[Stored data]
------------------------------------------------

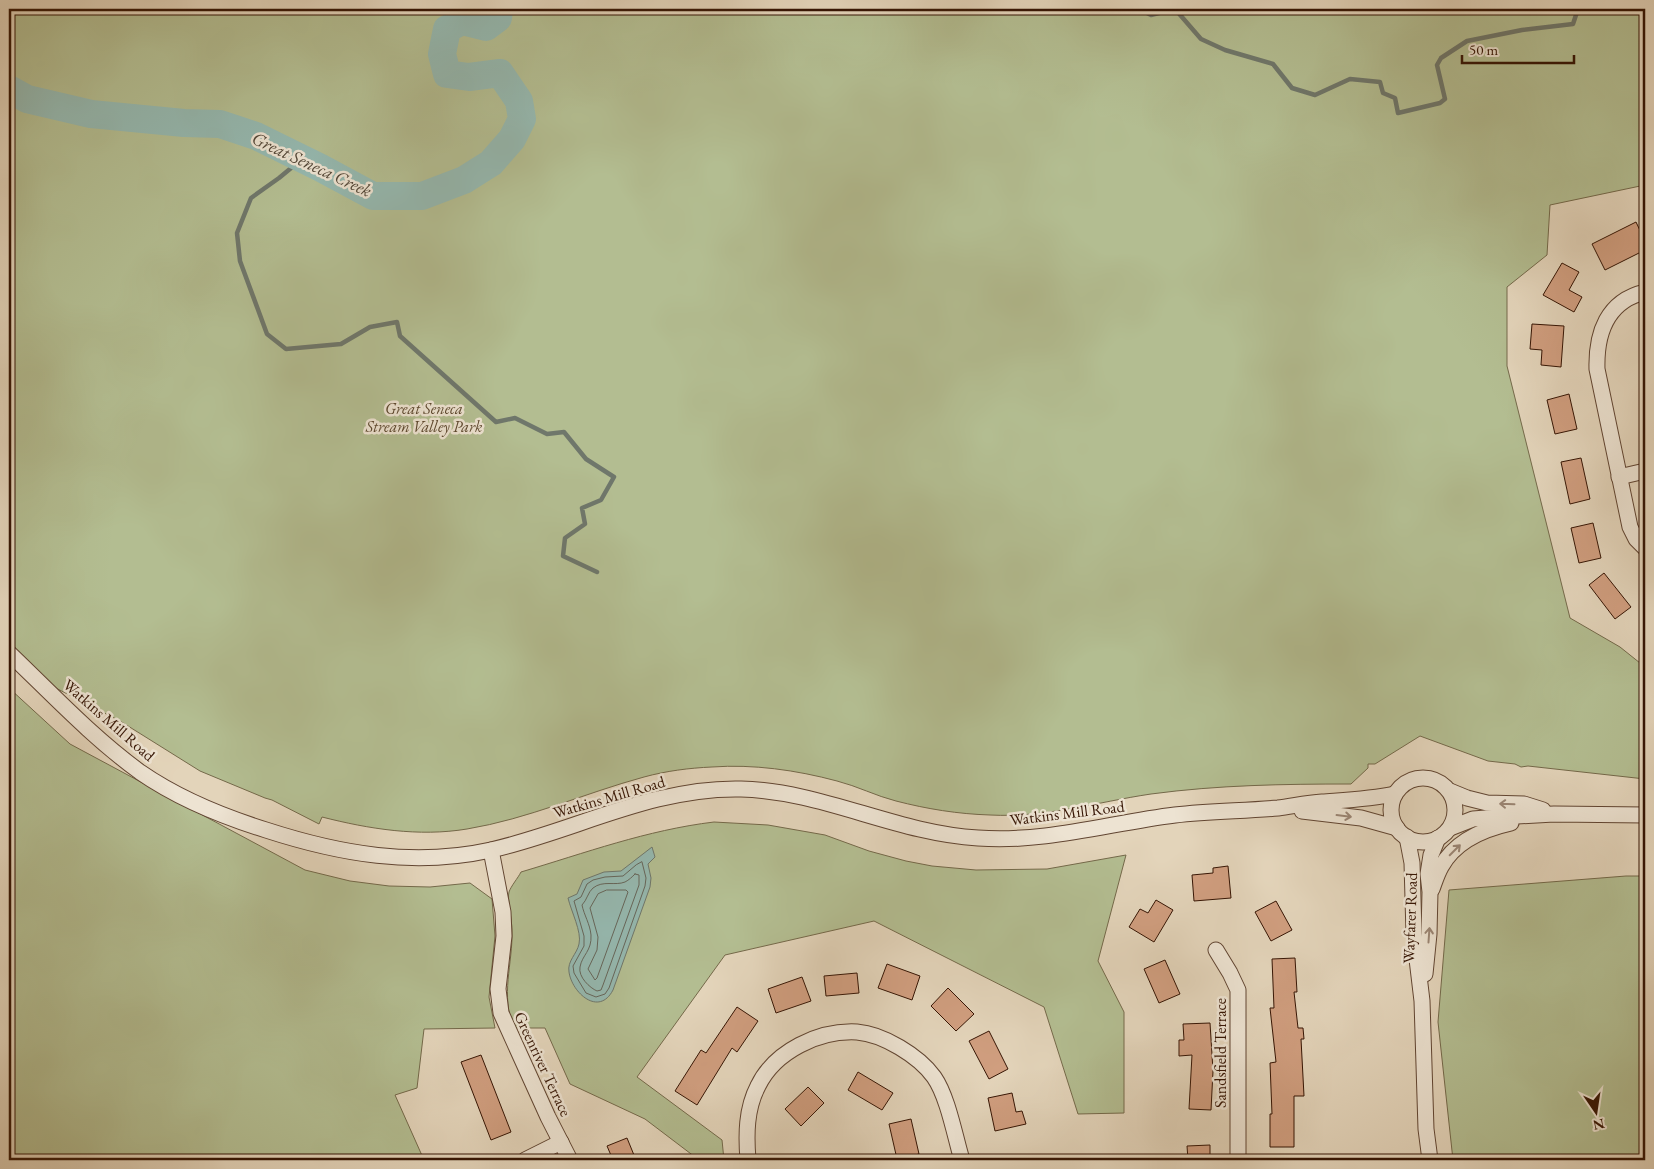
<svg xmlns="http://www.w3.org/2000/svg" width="1654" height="1169" viewBox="0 0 1654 1169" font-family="'EB Garamond',serif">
<rect width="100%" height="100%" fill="#e3d4ba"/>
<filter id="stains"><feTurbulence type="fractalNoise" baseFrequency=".004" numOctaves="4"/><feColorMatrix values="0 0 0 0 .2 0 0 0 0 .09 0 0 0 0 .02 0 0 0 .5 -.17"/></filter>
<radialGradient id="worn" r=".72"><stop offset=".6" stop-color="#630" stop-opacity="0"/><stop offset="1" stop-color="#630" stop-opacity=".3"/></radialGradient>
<g fill="#b3bd91" stroke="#74694a">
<path d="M9,9h1636v176l-95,20 -3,50 -40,32v79l63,252 50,29 25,20v112l-117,-13 -7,1 -6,-3 -27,-3 -68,-25 -45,28h-7v4l-17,16c-67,0 -133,1 -200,10 -54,8 -106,24 -161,21 -32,-1 -63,-6 -94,-14 -20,-5 -39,-15 -59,-20 -41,-11 -84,-17 -125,-14 -23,1 -46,4 -68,10 -59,16 -116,42 -177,52 -48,8 -98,0 -145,-12l-3,7 -47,-24 -7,-2 -65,-27 -80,-50 -111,-57z"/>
<polygon points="9,688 70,744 305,870 350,881 389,886 430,887 470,883 492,899 495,936 489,997 495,1028 424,1029 417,1088 395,1095 424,1160 9,1160"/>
<path d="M714,822l54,3 57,10 44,16 37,10 26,5 44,4 71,-1 79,-14 -28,106 26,51v101l-46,1 -34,-107 -170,-86 -149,34 -88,122 85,63 2,20h-25l-54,-41 -75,-35 -25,-56h-31c-14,-33 -1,-64 -2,-98 0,-9 -5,-32 -3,-38 2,-6 9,-14 12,-20 64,-19 126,-42 193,-50z"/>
<polygon points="1626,876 1645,876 1645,1160 1453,1160 1438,1022 1449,890"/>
</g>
<path fill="#95b8af" stroke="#6f776b" d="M652,847l3,10 -7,7 3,14 -1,9 -37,103c-14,27 -41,3 -44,-18 -2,-11 8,-18 10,-28 3,-12 -8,-33 -11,-46l9,-4 6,-14 21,-8 17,-1z"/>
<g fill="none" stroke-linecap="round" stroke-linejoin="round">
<g stroke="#66665a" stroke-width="1">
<polygon points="642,862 646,878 645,886 609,988 605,994 596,997 586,993 574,973 573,966 584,946 584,936 574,901 581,897 587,884 593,880 605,877 623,876 636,865"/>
<path d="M635,874l4,1v10l-36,100 -2,5 -4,1c-7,-3 -19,-14 -17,-24 2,-12 12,-16 11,-32 -1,-11 -7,-20 -9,-30 5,-5 6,-13 11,-17 10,-8 22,-2 32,-6 4,-2 7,-5 10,-8z"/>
<polygon points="607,890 626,890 628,892 597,978 595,980 588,969 597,950 598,937 590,908 598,894"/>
</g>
<g stroke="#6f776b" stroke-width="4.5">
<polyline points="1139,9 1151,15 1175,9 1201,39 1225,50 1273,64 1292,88 1315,95 1350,79 1380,82 1383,93 1395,98 1398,113 1440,103 1445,99 1437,65 1441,58 1467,41 1522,30 1573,24 1578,9"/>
<polyline points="302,159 279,178 251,198 237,233 240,261 267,334 286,349 341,344 370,327 397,322 400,336 496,422 515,418 547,434 564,432 586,459 614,477 601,500 582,508 585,524 565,538 563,556 597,572"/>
</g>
<polyline stroke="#95b8af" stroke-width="28" points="9,89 27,99 91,114 184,123 220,124 256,136 321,168 373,196 422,196 464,180 491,163 512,139 522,119 519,101 500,73 469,77 447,74 442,54 447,29 462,21 486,27 498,18 499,9"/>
</g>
<g fill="#d09e7f" stroke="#361504">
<polygon points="1636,222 1645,241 1645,250 1605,270 1592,244"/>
<polygon points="1562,263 1579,272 1569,290 1582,297 1574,312 1543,295"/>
<polygon points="1532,324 1564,326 1561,367 1541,365 1542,350 1530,349"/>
<polygon points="1569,394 1577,429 1555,434 1547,400"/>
<polygon points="1581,458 1590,499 1570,504 1561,462"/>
<polygon points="1593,523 1601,558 1579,563 1571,528"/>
<polygon points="1604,573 1631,607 1615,619 1589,585"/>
<polygon points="1228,866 1231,898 1194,901 1192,875 1213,873 1213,868"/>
<polygon points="1156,900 1173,910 1154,942 1129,927 1140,909 1148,913"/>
<polygon points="1276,901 1292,930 1271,941 1255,912"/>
<polygon points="1295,958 1297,992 1294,992 1298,1028 1303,1028 1304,1039 1301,1039 1304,1096 1294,1096 1294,1147 1270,1147 1270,1114 1272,1114 1270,1063 1276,1062 1270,1008 1274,1008 1272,959"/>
<polygon points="1165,960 1180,994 1159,1003 1144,969"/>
<polygon points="887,964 920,976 912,1000 878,988"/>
<polygon points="857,973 859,993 826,996 824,976"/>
<polygon points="802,977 811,1001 776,1013 768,989"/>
<polygon points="948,988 974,1014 956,1031 931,1006"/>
<polygon points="737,1007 758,1021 737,1052 732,1048 697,1105 675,1091 701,1050 706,1053"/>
<polygon points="1210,1023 1213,1071 1211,1110 1189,1109 1192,1055 1179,1056 1179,1040 1184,1040 1183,1024"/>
<polygon points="989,1031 1008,1069 989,1079 969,1041"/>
<polygon points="481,1055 511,1132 491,1140 461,1062"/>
<polygon points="858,1072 893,1093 882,1110 848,1090"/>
<polygon points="808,1087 824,1103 801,1126 785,1109"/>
<polygon points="1012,1093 1016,1112 1022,1111 1026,1124 995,1131 988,1098"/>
<polygon points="911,1119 919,1154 897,1159 889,1124"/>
<polygon points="627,1138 636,1160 613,1160 607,1146"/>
<polygon points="1210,1145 1210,1160 1188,1160 1187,1146"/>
</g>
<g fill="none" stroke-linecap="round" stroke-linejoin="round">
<defs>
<g id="minor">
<path d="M1645,292c-38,9 -49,41 -48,77l33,158 6,12 9,9"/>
<polyline points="1619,477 1645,471"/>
<path d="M9,653c42,40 83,84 131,119 39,27 81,44 126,58 74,24 148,37 225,20 84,-19 161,-63 250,-61 82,2 154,44 237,49 67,5 132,-15 197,-23 35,-4 69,-4 103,-7 15,-2 30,-5 44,-6 26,-2 48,-3 73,-8"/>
<circle cx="1423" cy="810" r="32"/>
<polyline points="1450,791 1467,798 1487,803 1524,804 1543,810"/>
<polyline points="1302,811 1361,818 1397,828"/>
<polyline points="1450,828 1473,819 1499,817 1554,814 1645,815"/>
<polyline points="1407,837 1412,863 1414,934 1422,1001 1426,1129 1430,1160"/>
<polyline points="491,850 503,912 504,936 498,989 501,1013 548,1117 570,1160"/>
<path d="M1432,889c3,-8 5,-15 9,-22 14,-26 43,-38 70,-44"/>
<polyline points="1216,950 1230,973 1238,990 1238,1160"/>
<polyline points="1425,974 1429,934 1430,892 1428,874 1431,855 1438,838"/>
<polyline points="525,1160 561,1142"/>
<path d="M748,1160c-2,-25 -2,-51 10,-74 17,-35 61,-56 99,-54 26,2 62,24 77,45 14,20 21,60 28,83"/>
</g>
</defs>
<use href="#minor" stroke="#614532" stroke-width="17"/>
<use href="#minor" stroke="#ede3d2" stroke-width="15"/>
</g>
<defs><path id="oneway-shaft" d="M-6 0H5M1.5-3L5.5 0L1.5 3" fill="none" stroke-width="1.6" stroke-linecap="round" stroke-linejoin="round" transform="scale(1.25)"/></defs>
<g stroke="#9b8675">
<use href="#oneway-shaft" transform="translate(1507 804) rotate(-178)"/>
<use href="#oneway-shaft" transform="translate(1344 816) rotate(7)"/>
<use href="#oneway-shaft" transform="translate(1455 850) rotate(-45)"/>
<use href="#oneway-shaft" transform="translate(1429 935) rotate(-86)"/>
</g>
<g text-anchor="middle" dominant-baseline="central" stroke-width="5" stroke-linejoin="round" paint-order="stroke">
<g font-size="16" font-style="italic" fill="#5c472e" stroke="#ede3d2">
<text x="424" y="408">Great Seneca<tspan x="424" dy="18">Stream Valley Park</tspan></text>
</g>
<g font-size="16" fill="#361504" stroke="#ede3d2">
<text transform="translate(109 720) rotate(41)">Watkins Mill Road</text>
<text transform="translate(609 797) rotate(-16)">Watkins Mill Road</text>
<text transform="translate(1067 813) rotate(-7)">Watkins Mill Road</text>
<text transform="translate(1410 918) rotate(-88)">Wayfarer Road</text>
<text transform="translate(1220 1053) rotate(-90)">Sandsfield Terrace</text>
<text transform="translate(543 1064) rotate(65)">Greenriver Terrace</text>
</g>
<g font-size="18" font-style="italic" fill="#524637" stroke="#ede3d2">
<text transform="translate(312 164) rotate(25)">Great Seneca Creek</text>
</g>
</g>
<rect width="1654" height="1169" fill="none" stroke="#e3d4ba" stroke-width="30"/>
<rect x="10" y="10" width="1634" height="1149" fill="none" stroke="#361504" stroke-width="2.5"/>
<rect x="15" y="15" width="1624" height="1139" fill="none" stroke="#361504"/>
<g transform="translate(1596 1112) rotate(167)" stroke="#ede3d2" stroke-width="4" paint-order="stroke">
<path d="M0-4L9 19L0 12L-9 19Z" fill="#361504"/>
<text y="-8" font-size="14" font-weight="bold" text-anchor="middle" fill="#361504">N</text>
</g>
<path d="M1462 55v8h112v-8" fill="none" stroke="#361504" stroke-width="2.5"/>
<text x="1469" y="55" font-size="15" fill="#361504" stroke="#ede3d2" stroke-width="4" paint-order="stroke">50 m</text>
<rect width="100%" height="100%" filter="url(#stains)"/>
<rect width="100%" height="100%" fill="url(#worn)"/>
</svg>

------------------------------------------------

> _ASSIGNMENT_: Would you please filter the lines above and copy every one that includes "worn"?

> _ANSWER BELOW_:
<radialGradient id="worn" r=".72"><stop offset=".6" stop-color="#630" stop-opacity="0"/><stop offset="1" stop-color="#630" stop-opacity=".3"/></radialGradient>
<rect width="100%" height="100%" fill="url(#worn)"/>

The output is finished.